At the final meeting of the semester, the Computational Political Science for Democracy (CPS4D) Working Group presented ongoing research on the use of artificial intelligence and machine learning methods to model democratic development and decline. The presentation featured collaborative work by Michael Coppedge, Dmitry Zaytsev, Valya Kuskova, and collaborators.
The project seeks to improve upon traditional structural equation and path models commonly used in democratization research by employing AI-based methods capable of identifying nonlinear relationships, feedback loops, and complex causal interactions across large sets of political and socioeconomic variables. The broader goal is to develop computational models that can better explain both democratic stability and regime change over time.
The presentation focused on a neural vector autoregression framework trained on cross-national panel data drawn primarily from the Varieties of Democracy (V-Dem) project and related international datasets. The model uses electoral democracy (polyarchy) as the principal outcome variable and examines how institutional, social, and economic factors interact dynamically over time.

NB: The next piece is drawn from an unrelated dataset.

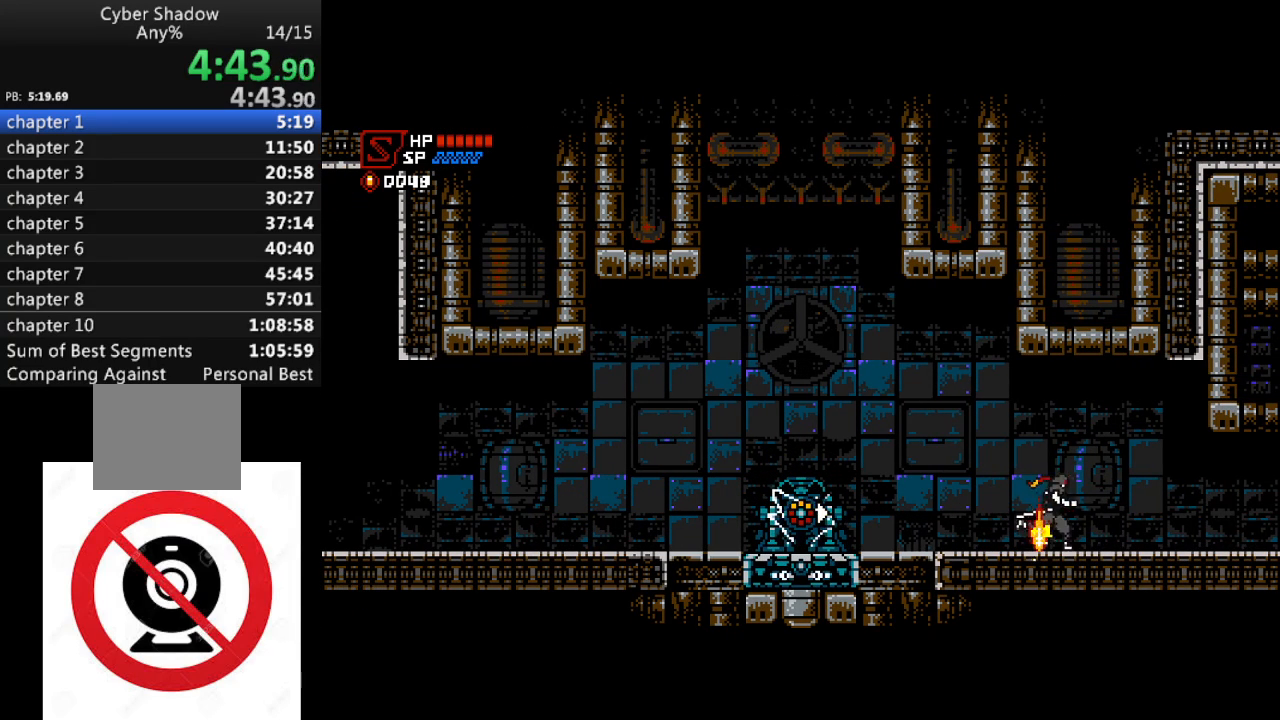
{"buttons": ["DPAD_RIGHT"], "left_stick": "center", "right_stick": "center", "events": []}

A central finding of the analysis is the importance of a “protective belt” surrounding democracy. Variables such as civil society participation, state capacity, and rule of law, and institutionalized political parties appear to reinforce one another and contribute to democratic stability through mutually reinforcing feedback effects. The AI-based model not only confirmed several relationships identified in earlier path analyses, but also uncovered additional feedback dynamics and nonlinear relationships that were not captured in the original framework.
The researchers also highlighted the distinction between variables that are causally influential and variables that are most necessary for accurate forecasting. Some variables with relatively modest causal effects nonetheless proved highly important for predictive performance, particularly when nonlinear or threshold relationships were involved. This distinction, the presenters argued, illustrates how forecasting-oriented approaches can complement more traditional explanatory models in comparative politics.
Another important contribution of the project is methodological. The AI framework automatically differentiates between variables that function primarily as long-term structural causes, such as geography or historical demographic patterns, and variables that are more responsive to short-term political dynamics. This allows the model to generate a layered representation of democratic development, distinguishing between distal, intermediate, and proximate influences.
The session concluded with a discussion of future directions for the project, including recent conference papers and ongoing publications. Participants discussed both the substantive implications of the findings and the broader potential for integrating computational methods into the study of democracy and political development.